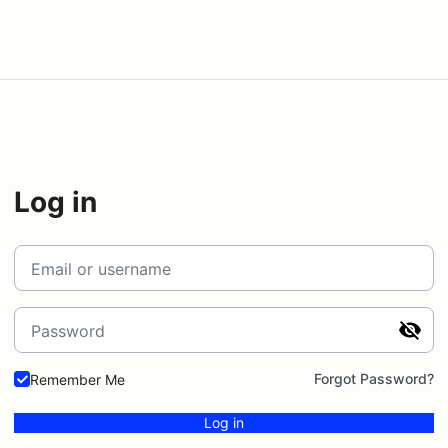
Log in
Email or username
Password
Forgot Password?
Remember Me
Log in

────────────────────────────────────────

● What you should do
With the pictures left aside, set down each entry above exactly as it stands.

● Worked solution
Log in
Email or username
Password
Forgot Password?
Remember Me
Log in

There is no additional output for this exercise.